I lived in France as an exchange student in 1984-85. I remember the day I visited the cathedral, shortly after arriving in Paris, the awe I felt when I first saw it from afar. The enormity of its size but also of the amount of art that grace it…it just boggles the mind. It’s a museum like few others in the world. I climbed one of the towers, taking countless photos from the little windows in the winding, narrow stone stairwell. Gargoyles and an overcast sky, slate rooftops below, the French flag in the distance. I also took photos of the stained-glass windows; I was disappointed that the rose window wouldn’t completely fit in the frame of my camera. Seeing that window in person had been a goal of mine since my mother had given me a foiled jigsaw puzzle of it when I was twelve. Even the puzzle couldn’t contain the complete window. Seeing the whole marvel in person, I felt a sweet twinge of accomplishment, as if I had fit in a final piece of the puzzle of me.

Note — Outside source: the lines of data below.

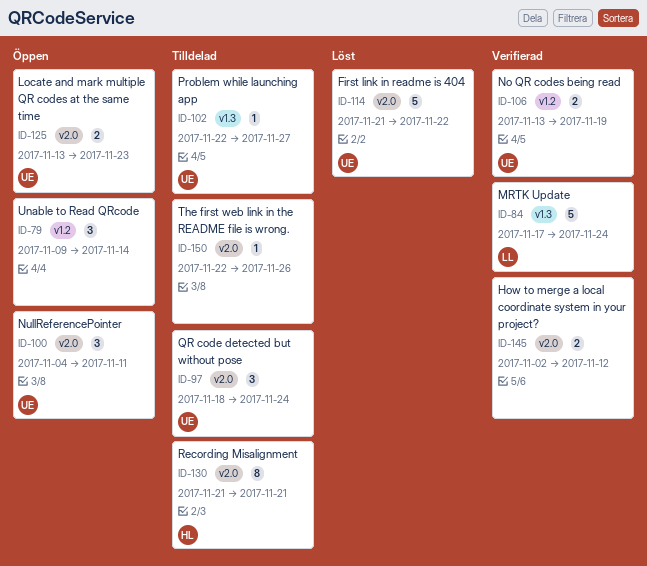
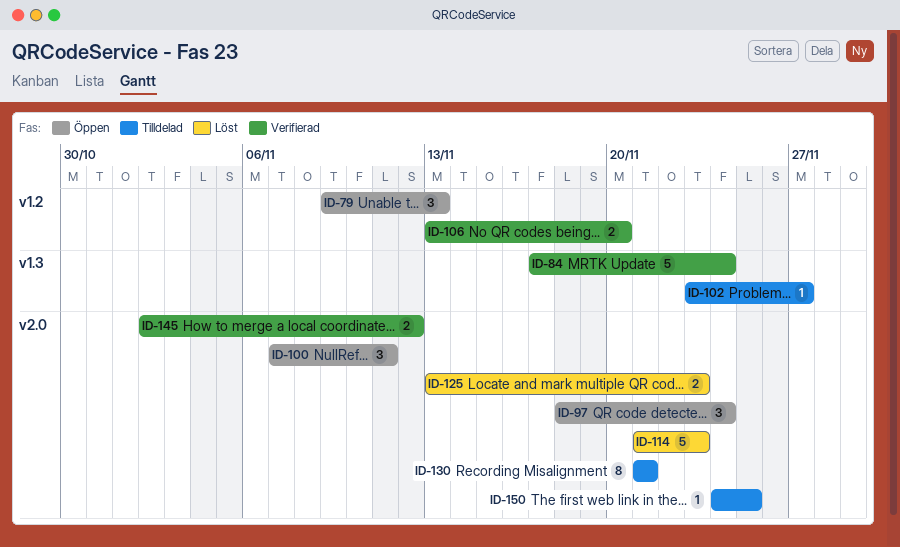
ID-79, due: Nov 14 -> Nov 13
ID-97, status: Tilldelad -> Öppen
ID-100, start: Nov 4 -> Nov 7
ID-102, start: Nov 22 -> Nov 23
ID-106, due: Nov 19 -> Nov 20
ID-114, due: Nov 22 -> Nov 23
ID-125, status: Öppen -> Löst
ID-150, start: Nov 22 -> Nov 24
ID-150, due: Nov 26 -> Nov 25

When America suffered the terrible loss of the Challenger, shortly after I returned home, I remember my boyfriend in France (whom I’d left behind, waving a white hankie as my plane pulled away from the jetway) sent me a very warm and consoling letter. I remember being so moved by that gesture. He recognized it was a national loss but also, in some way, a personal one for each of us. It was like losing a piece of our identity as a brave, proud, and generous nation willing to invest in global curiosity, risk our treasure and people, and share our discoveries with all humankind. The Challenger crew had our imaginations and aspirations on board with them; some of us still feel that phantom pain.
I was again blessed with consolation and sympathy on September 12, 2001. Friends from Germany and Italy left condolences on our answering machine. I was touched that they would do so. They understood the wound our collection consciousness had suffered, a sympathy no doubt born of the personal losses they endured in wars started when they were children.
All this is to say that when the horrible happens, watch for good people to reach out, offer solace. Our world seems torn in many painful directions these days, anger ripping like a Martian wind across every continent. I hope the compassion and largesse that responds to this collective grief moves you. We spend so much of our lives avoiding sadness, but when we allow ourselves to feel it, sometimes we find each other, stripped of the things we think separate us. I could spend some time in that space if it makes us a little more tender, a little more hopeful.